Clinical communication

Communication skills

communication with a coworker photo

We are always communicating, whether we’re speaking or not. A well-known UCLA study found that only around 7% of the meaning of spoken communication came from words alone, 55% came from facial expression and 38% came from the way the words were said.

Effective communication has many aspects. It is, for example, respectful, assertive, empathetic, clear, attentive, honest and non-judgmental.

Effective communication is fundamental to nursing practice. It is a skill that can be learned and continually improved. Improvement requires keen observation, the willingness to be reflective, and the commitment to listen and learn.

What is communication in nursing?

Many definitions describe [communication] as a transfer of information between a source and a receiver. In nursing, communication is a sharing of health-related information between a patient and a nurse, with both participants as sources and receivers. The information may be verbal or nonverbal, written or spoken, personal or impersonal, issue-specific, or even relationship-oriented, to name a few possibilities. (Sheldon 2004, p. 4)

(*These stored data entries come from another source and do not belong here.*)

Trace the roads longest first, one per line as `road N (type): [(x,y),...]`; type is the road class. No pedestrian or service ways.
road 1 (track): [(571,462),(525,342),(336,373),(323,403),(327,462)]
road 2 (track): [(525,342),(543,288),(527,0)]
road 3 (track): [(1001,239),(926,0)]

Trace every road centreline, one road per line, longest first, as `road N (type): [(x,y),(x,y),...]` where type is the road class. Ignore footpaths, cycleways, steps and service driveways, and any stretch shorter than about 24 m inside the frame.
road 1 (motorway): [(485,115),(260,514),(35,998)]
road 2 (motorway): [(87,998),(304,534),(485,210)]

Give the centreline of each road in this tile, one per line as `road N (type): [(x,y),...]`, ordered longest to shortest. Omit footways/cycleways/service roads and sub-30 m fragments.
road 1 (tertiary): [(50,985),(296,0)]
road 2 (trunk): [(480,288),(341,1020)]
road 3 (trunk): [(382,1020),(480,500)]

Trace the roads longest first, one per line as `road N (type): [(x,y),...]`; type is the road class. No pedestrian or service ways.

Why is good communication important?

The power of creative and effective nursing care is strengthened by good communication skills. Patients share their stories, symptoms, and concerns by talking with us. Both the spoken word and the body language convey information about the patient’s experience.

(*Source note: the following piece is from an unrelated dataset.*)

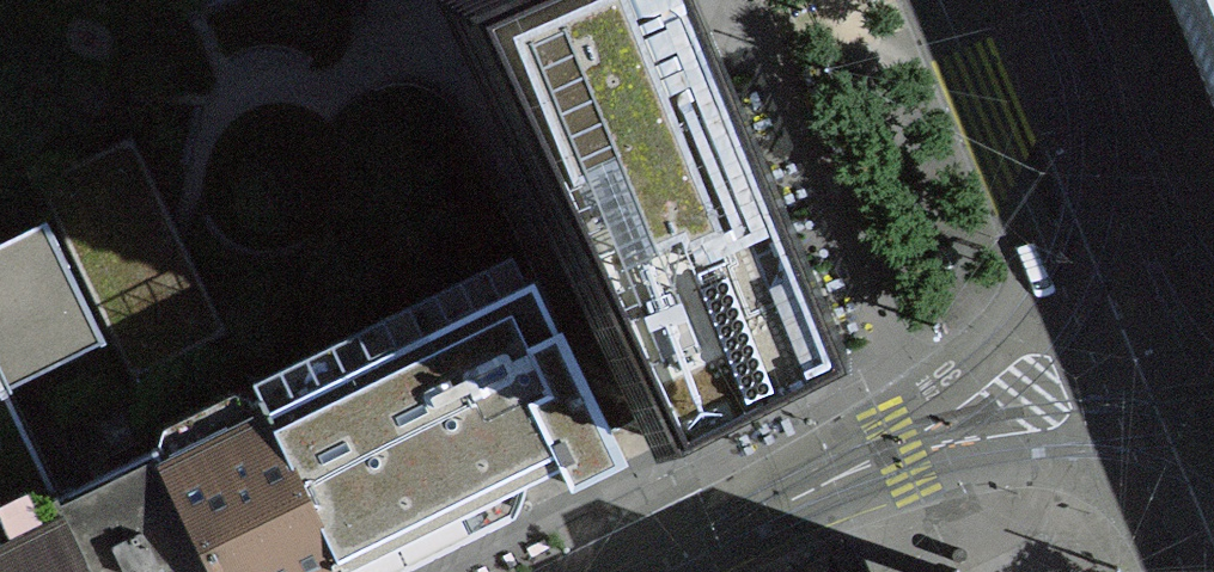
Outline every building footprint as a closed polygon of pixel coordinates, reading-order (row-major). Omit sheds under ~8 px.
[(650,438),(848,350),(691,0),(453,0),(650,438)] [(103,344),(44,223),(0,245),(0,386),(2,390),(100,342),(101,345),(103,344)] [(425,315),(261,399),(346,571),(394,571),(514,513),(518,505),(522,496),(524,487),(525,478),(559,461),(571,486),(620,462),(544,315),(499,341),(450,336),(425,315)] [(55,498),(2,390),(0,386),(0,571),(91,571),(55,498)] [(261,399),(261,398),(155,449),(170,480),(214,571),(346,571),(261,399)] [(91,571),(214,571),(170,480),(155,449),(55,498),(91,571)]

Your words can do so much: put a patient at ease, set up a productive relationship, and carry out interventions. There is no other skill that is used more in nursing than communication. (Sheldon 2004, p. 132)

Here’s a short quiz from Psychology Today to give you a quick assessment of your communication skills: Communication skills test.


Mehrabian, A 1972, Nonverbal communication, Aldine Atherton, Chicago.

Sheldon, LK 2004, Communication for nurses: talking with patients, SLACK Inc, Thorofare, New Jersey, pp. 4,132.